We identified regulations the provider was not meeting. They must:

  • Establish effective systems and processes to ensure good governance in accordance with the fundamental standards of care.

Full details of the regulations the provider was not meeting are at the end of this report.

There were areas where the provider could make improvements. They should:

  • Review the practice's waste handling protocols to ensure waste is segregated and disposed of in accordance with relevant regulations taking into account guidance issued in the Health Technical Memorandum 07-01 (HTM 07-01).

  • Review staff training & availability of equipment to manage medical emergencies taking into account guidelines issued by the Resuscitation Council (UK) and the General Dental Council (GDC) standards for the dental team.

  • Review availability of an interpreter services for patients who do not speak English as a first language.

21st December 2011 - During a routine inspection pdf icon

People spoken with were happy with the service they received. One person said, “I have been coming to see the same dentist here for years. All the staff are really friendly and welcoming.” Another person said “I have moved to a different area of the city and still travel here to use this dentist. I know their faces and they are all so friendly.”

People we spoke with said everything always looked clean. People confirmed that the dentists and nurses always offered them glasses to protect their eyes during treatment. We were told the dentists wore these themselves and that he always wore disposable gloves.

People told us, “The dentist I see is extremely gentle and professionally he is exceptionally good." Another person told us. “I am a very nervous patient actually I’m petrified visiting the dentist. I come here because they are brilliant. They talk to me all the time to distract me, the nurse even holds my hand which is so reassuring.”

We asked if there was anything else people would like to tell us about the surgery. One person said, “I would like to say that I like the fact that there is a seven day service, you don’t often find that. You are treated with the same dignity and respect if you are national health or a private patient.”

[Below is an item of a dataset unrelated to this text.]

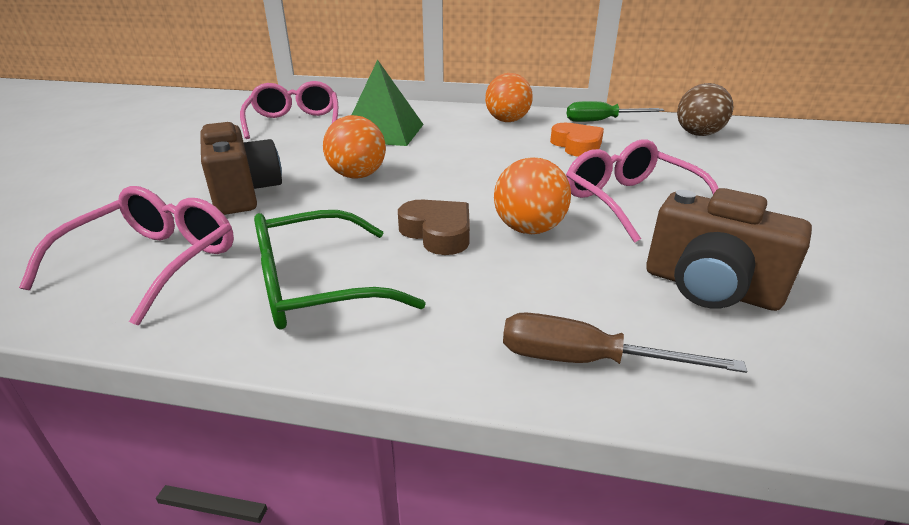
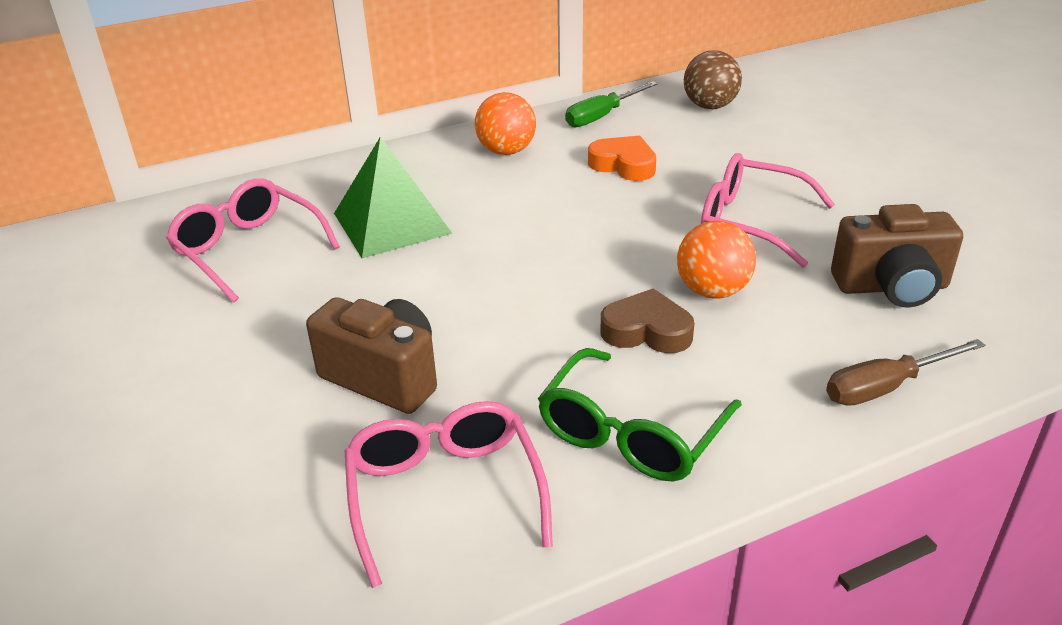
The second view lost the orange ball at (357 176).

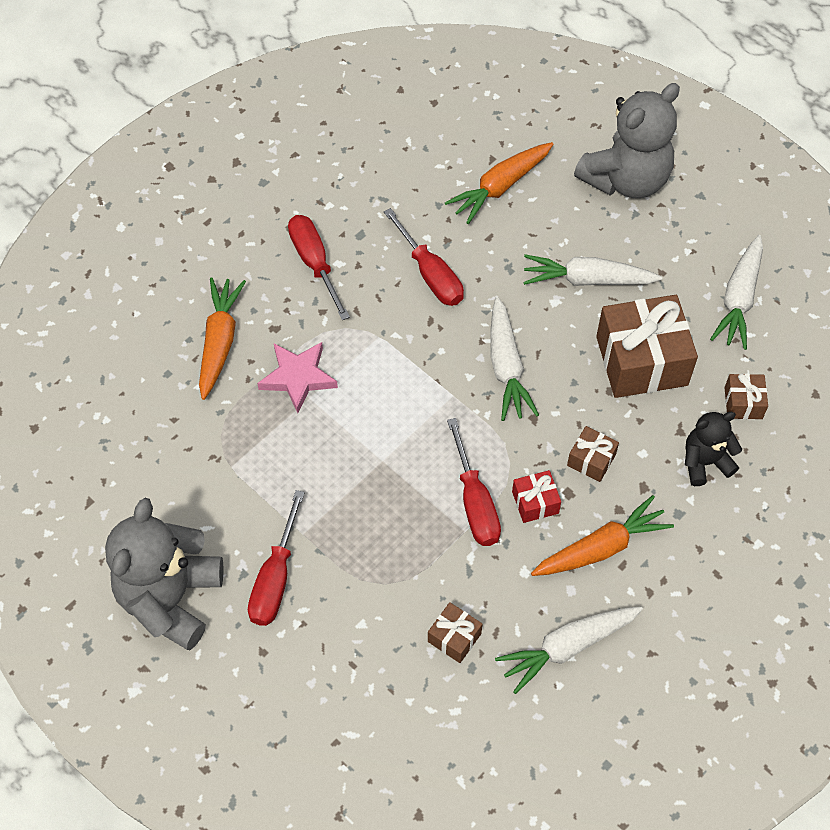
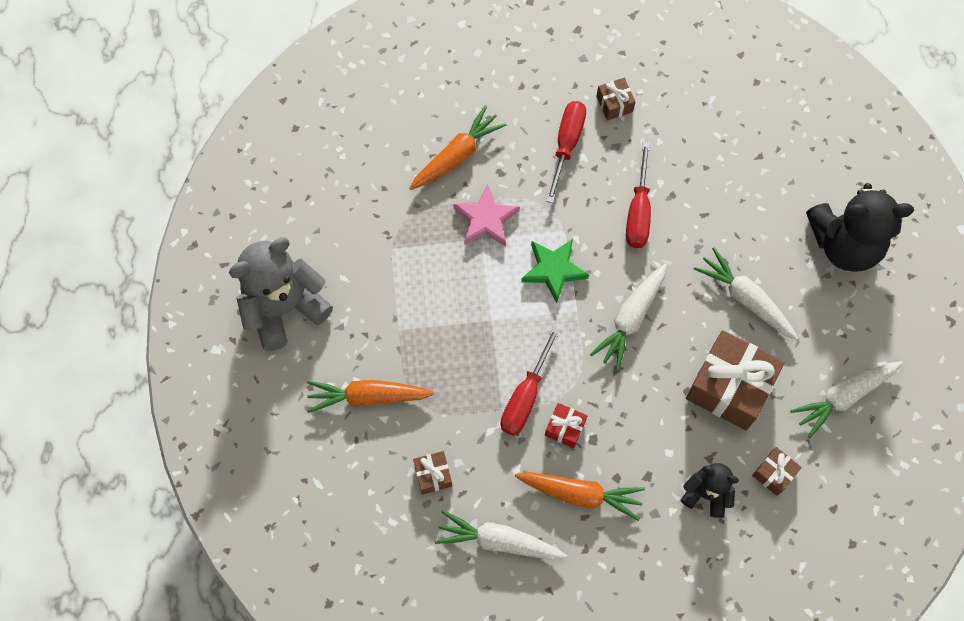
What was the grey teddy bear at (626 179) turned into the black teddy bear at (844 244). The orange carrot ended up elsewhere, having gone from (500 187) to (368 397). The brown gift ended up elsewhere, having gone from (591 460) to (614 104). The second view lost the red screwdriver at (275 579). The second view gained the green star at (554 270).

We asked dental staff how the surgery decides on a treatment plan with a person. We were told this would depend on the oral health assessment that is completed at the start of each course of treatment. We were shown a completed assessment and the dentist showed us a treatment plan on the computer in his treatment room. People we spoke with told us everything was always explained to them. One person told us "If there are any treatment options we discuss these and make a decision together.”

Staff spoken with told us that they had attended training in the decontamination of equipment and infection control. Staff said they felt confident with this procedure. We observed the decontamination process and the nurse described how the equipment was monitored to ensure it was working efficiently. We did find some out of date packages of instruments and the nurse took immediate action to re-sterilise these, so there was no risk to patients.

We looked at the records held on staff including their personal information and saw that this could be stored more securely. The manager and dentist said they would move records to a lockable cabinet to maintain confidentiality.

The practice does not currently undertake a survey of patient’s views of the service they receive. We discussed this with the manager who said that she was looking at introducing a ‘comments box’ into the waiting room.

We asked if people had ever had to make a complaint. People we spoke with said they would speak to the dentist if they were unhappy with anything but had never had cause to do this.